Consider developing a checklist for patients and staff to identify potential cases of influenza.

This may include questions commonly asked at reception and examples of expected staff responses. All staff will need training in triage protocols. Ensure triage questions are easily accessible at the reception desk.

Leaflets and notices in the waiting room, posts on the practice website or messages while callers are on hold are additional strategies for providing patients with information to support the triage process.

During a pandemic, health authorities will provide a more specific case definition. Definitions used by health authorities to identify cases of pandemic influenza may change at different phases of a pandemic, as knowledge of the disease increases. General practices need to maintain good communication pathways with state and territory health authorities to ensure timely notification of any changes to case definition or clinical management.

Distance barriers are effective in preventing disease transmission.20 Exploring some patient flow options to reduce contact between patients with influenza-like symptoms and those without is useful. Examples include creating a mini-influenza clinic (eg a designated waiting area and GP), assigning a clinic nurse to those who are considered ‘worried well’36 and using areas such as the car park for patient triage. Practices may also have a dedicated consultation room to treat/manage patients with influenza-like symptoms. It is important to understand the differences between isolation and quarantine.

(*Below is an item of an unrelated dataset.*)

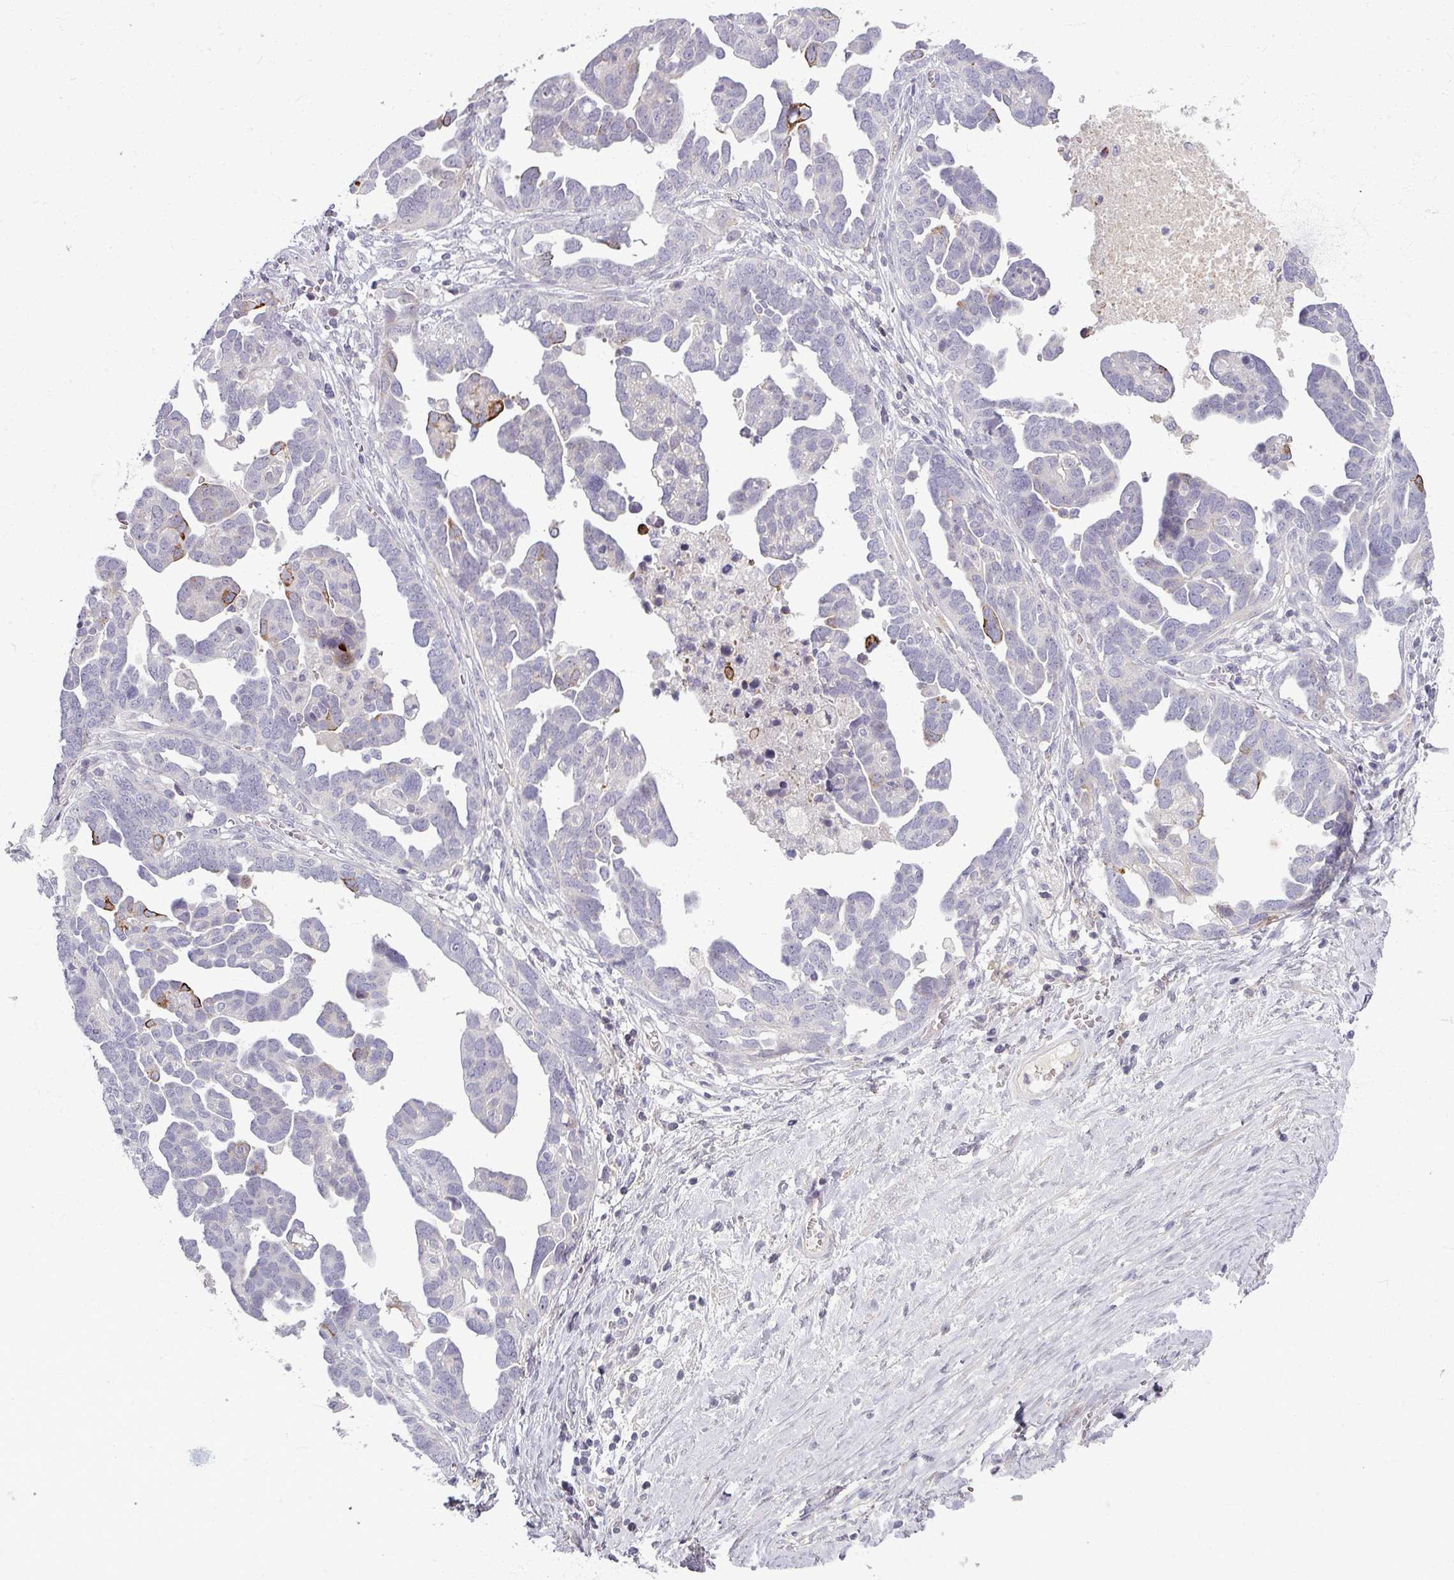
{"staining": {"intensity": "moderate", "quantity": "<25%", "location": "cytoplasmic/membranous"}, "tissue": "ovarian cancer", "cell_type": "Tumor cells", "image_type": "cancer", "snomed": [{"axis": "morphology", "description": "Cystadenocarcinoma, serous, NOS"}, {"axis": "topography", "description": "Ovary"}], "caption": "IHC (DAB (3,3'-diaminobenzidine)) staining of human ovarian serous cystadenocarcinoma shows moderate cytoplasmic/membranous protein positivity in about <25% of tumor cells.", "gene": "TTLL7", "patient": {"sex": "female", "age": 54}}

  • Isolation is used to physically separate symptomatic patients with an infectious disease from those who are healthy during the infectious period. In the practice, isolation includes distancing (eg seating patients with influenza at least one metre away from patients without influenza, ideally in another area or consultation room of the practice). Isolation could be extended to all patients with an influenza-like illness being seen at a separate facility, such as a flu clinic.
  • Quarantine is used to physically separate and restrict movement of asymptomatic persons who have potentially been exposed to an infectious disease to see if they become ill. People with influenza may be infectious before they become ill themselves. People in quarantine may be asked to monitor their temperature. They will need to know how to use a thermometer, how often to take their temperature and what to do if they develop a fever (ie temperature ≥ 38 °C). Quarantining of patients is not a mandatory requirement and therefore not enforceable. Practices should advise/recommend influenza patients to stay at home and limit contact with other people.

It may be particularly important to separate age groups. During the H1N1 pandemic, while adults were responsible for seeding the infection in communities, children frequently drove community outbreaks.47 General practices may need to liaise with local schools and childcare facilities.